The next couple of earnings reports were better with the company able to boast of closing many deals it was taking a while to close. It grew overall revenues by 21% in the quarter, and Cloud revenues by 30%, and it narrowed its net loss from US$84.5m to US$38.2m. So investors set aside the fact that it still was not profitable after over 20 years.

Atlassian’s profitability has been delayed because of R&D costs as well as paying out a higher amount of stock-based compensation (it paid US$346.8m in Q1 of 2025 alone!).

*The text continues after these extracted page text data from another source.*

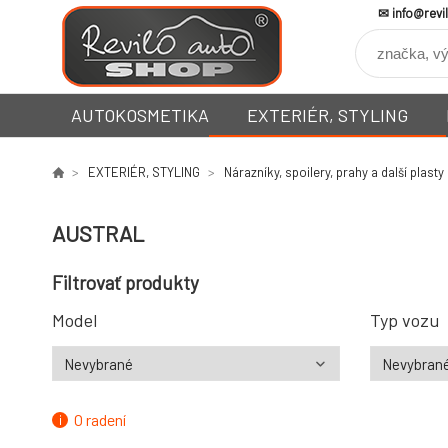
info@revi
AUTOKOSMETIKA
EXTERIÉR, STYLING
EXTERIÉR, STYLING
Nárazníky, spoilery, prahy a další plasty
AUSTRAL
Filtrovať produkty
Model
Typ vozu
O radení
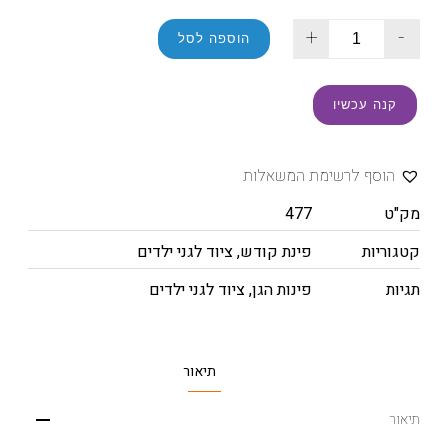
+
-
הוספה לסל
קנה עכשיו
הוסף לרשימת המשאלות
מק"ט
477
קטגוריות
פינת קודש
,
ציוד לגני ילדים
תגיות
פינות הגן
,
ציוד לגני ילדים
תיאור
תיאור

Atlassian boasted 300,000 customers, over 500 of which spent more than US$1m a year, and its customer base purportedly included 85% of Fortune 500 companies.

 

A difficult 2025

CY25 has been more difficult as Trump’s tariffs hit many companies and investors ponder where their companies are in the AI race. In Atlassian’s case, they think the company is falling behind. Atlassian’s response has been to build an AI tool called Rovo that can retrieve information and allow non-developers to build custom AI agents to perform tasks autonomously.

Atlassian has also claimed it could benefit from tariffs because it could be a one-stop shop for customers as opposed to having them rely on software from many vendors. Of course this costs money to build up its product suite and hire workers to build it and will mean profitability will be further down the track. Hang on? Isn’t Atlassian laying off staff? Yes, it laid off 150, but Cannon-Brookes has publicly stated there would be more developers in the world five years from now.

Atlassian’s most recent quarterly result released last week, which also marked its annual result release, saw the departure of Atlassian’s president Anu Bharadwaj after 12 years. Mike Cannon-Brookes felt the need to open the earnings call to assure investors he wouldn’t be going anywhere.

Annual revenues were US$5.2bn but its annual loss was US$256.7m (albeit down from US$300m). In the next year, Atlassian expects 18% revenue growth, and named Google as one customer it signed a contract with to make Jira, Loom and Confluence avaliable on its marketplace.

 

Growth expected over the next 4 years

28 analysts cover the company and their target price is US$274.49, more than 30% higher than the current share price of US$171. But even at its current price, Atlassian is at an EV/EBITDA of 27x, a P/E of 40x and a PEG of 2.5x.

They expect over 18% revenue growth in the next 2 years, US$6.2bn in FY26 and US$7.3bn in FY27. Its EPS was -US$0.98 in FY25 but is expected to be -US$0.65 in FY26 then -US$0.14 in FY27 followed by its maiden profit the following year.

However, investors will be watching the company closely and not be afraid to respond completely differently from quarter to quarter dependant on what they see. They’ll want to see growing revenues, narrowing losses and hopefully the split of the Cannon-Brookes not resulting in Annie having half (or anywhere remotely near half) of Mike’s voting power.

 

Conclusion

Atlassian has potential, no doubt. But it is one of many tech companies trying to respond to AI, and there is no guarantee any tech giant will maintain its place as a giant.